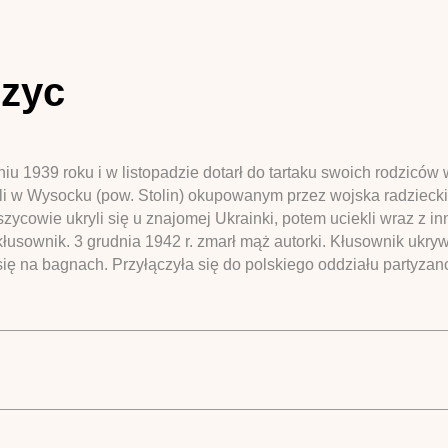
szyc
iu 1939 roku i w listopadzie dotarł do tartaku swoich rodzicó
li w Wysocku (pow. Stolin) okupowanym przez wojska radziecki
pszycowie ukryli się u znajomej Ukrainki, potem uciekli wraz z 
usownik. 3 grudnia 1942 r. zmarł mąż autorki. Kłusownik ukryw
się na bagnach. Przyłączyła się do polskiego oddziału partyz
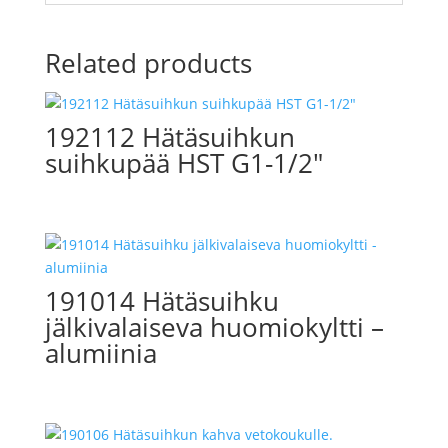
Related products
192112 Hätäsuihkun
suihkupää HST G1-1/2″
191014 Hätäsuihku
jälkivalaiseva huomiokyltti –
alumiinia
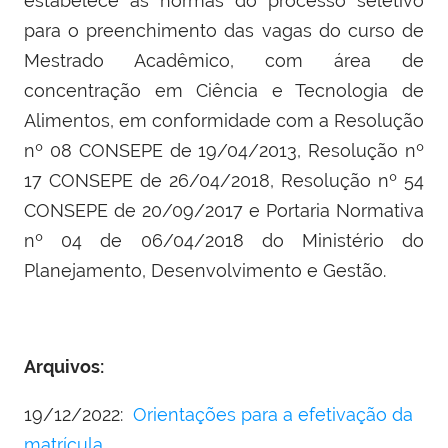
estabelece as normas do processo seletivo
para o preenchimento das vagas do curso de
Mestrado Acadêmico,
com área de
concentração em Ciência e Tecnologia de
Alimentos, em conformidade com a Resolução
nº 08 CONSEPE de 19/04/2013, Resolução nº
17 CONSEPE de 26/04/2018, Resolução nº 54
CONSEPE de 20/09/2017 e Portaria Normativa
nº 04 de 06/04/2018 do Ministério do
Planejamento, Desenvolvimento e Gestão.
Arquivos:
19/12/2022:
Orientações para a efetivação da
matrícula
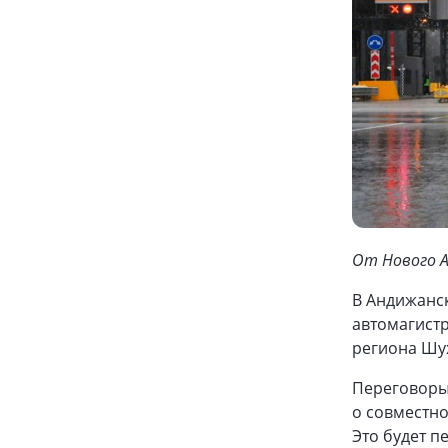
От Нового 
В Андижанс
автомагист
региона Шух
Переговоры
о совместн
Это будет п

==

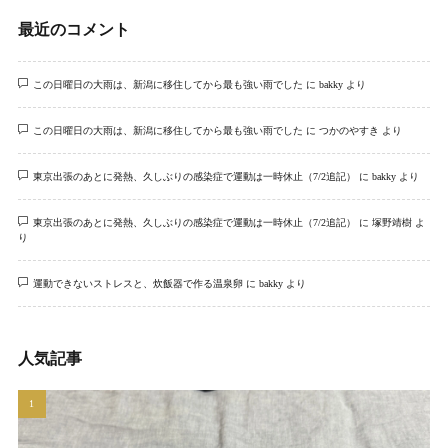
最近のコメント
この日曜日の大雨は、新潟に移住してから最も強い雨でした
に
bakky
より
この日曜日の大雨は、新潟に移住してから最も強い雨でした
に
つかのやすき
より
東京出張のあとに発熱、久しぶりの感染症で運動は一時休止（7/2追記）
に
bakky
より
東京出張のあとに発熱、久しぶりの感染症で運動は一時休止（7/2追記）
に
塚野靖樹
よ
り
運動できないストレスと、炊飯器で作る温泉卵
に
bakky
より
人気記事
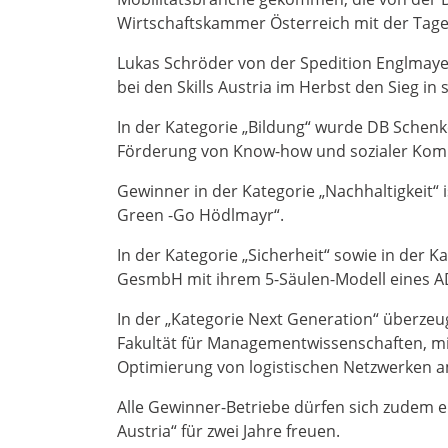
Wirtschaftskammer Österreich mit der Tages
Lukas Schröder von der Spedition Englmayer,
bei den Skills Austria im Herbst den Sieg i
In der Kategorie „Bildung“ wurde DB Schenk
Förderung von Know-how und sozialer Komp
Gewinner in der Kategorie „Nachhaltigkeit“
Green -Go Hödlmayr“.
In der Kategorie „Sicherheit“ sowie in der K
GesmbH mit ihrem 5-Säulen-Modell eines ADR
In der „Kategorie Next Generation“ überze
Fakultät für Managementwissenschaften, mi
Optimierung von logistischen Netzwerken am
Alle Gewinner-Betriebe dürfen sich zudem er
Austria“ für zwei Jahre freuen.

§ **What is being asked**
What you write must match the listing exactly, from the line with "jälkivalaiseva huomiokyltti –" up to and including the line with "nº 08 CONSEPE de 19/04/2013, Resolução nº". Pictures stay out.

§ **Task answer**
jälkivalaiseva huomiokyltti –
alumiinia
estabelece as normas do processo seletivo
para o preenchimento das vagas do curso de
Mestrado Acadêmico,
com área de
concentração em Ciência e Tecnologia de
Alimentos, em conformidade com a Resolução
nº 08 CONSEPE de 19/04/2013, Resolução nº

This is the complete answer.